Marie Curie

She was the first person to win two Nobel Prizes in different sciences — and the Nobel committee tried to leave her off the first one because she was a woman.

Marie Curie was born Maria Sklodowska in Warsaw in 1867, under Russian imperial occupation. Women were barred from universities in Poland, so she attended the illegal underground 'Flying University' while working as a governess, sending money to fund her sister's medical education in Paris with the agreement that her sister would return the favor. In 1891, at 24, she finally made it to Paris herself.

In her early laboratory years, Curie worked in conditions that would be considered dangerous by any modern standard. She carried radioactive isotopes in her pockets, stored them in her desk, and handled them with bare hands. She famously found the glow of radioactive materials beautiful. The notebooks she kept in the 1890s are still so contaminated they are stored in lead-lined boxes — researchers must sign a waiver to view them.

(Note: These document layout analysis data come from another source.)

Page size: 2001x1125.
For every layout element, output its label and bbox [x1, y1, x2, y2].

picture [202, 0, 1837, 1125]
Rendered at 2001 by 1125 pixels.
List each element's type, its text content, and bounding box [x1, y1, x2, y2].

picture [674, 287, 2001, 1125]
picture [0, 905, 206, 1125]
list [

Working in a leaking shed with her husband Pierre, she discovered two new elements: polonium in July 1898 (named after her occupied homeland) and radium in December 1898. To isolate one gram of radium, she personally processed over a ton of pitchblende ore — years of backbreaking physical labor on top of her theoretical work.

When the Nobel Committee awarded the 1903 Nobel Prize in Physics, they initially planned to honor only Pierre Curie and Henri Becquerel. It was a Swedish mathematician who intervened and pushed for Marie's inclusion. She became the first woman to win a Nobel Prize — and then, in 1911, won a second Nobel Prize in Chemistry, becoming the first person ever to win in two different scientific fields.

When Pierre was killed in 1906 — struck by a horse-drawn carriage while crossing a Paris street — the University of Paris offered Marie his professorship. She became the first female professor at the institution. She threw herself into work, and over the next decades the Radium Institute she directed would produce four more Nobel Prize winners, including her own daughter Irène.

During World War I, Curie invented mobile X-ray units — quickly nicknamed 'petites Curies' — and drove them herself to field hospitals near the front. She trained 150 women as X-ray operators and is estimated to have helped treat over one million wounded soldiers. She received no official government recognition for this contribution.

Marie Curie died on July 4, 1934, at 66, from aplastic anemia — almost certainly caused by a lifetime of radiation exposure, long before the dangers of radioactivity were understood. In 1995, her remains were reinterred in the Panthéon in Paris, making her the first woman to be entombed there on her own merits rather than as a spouse.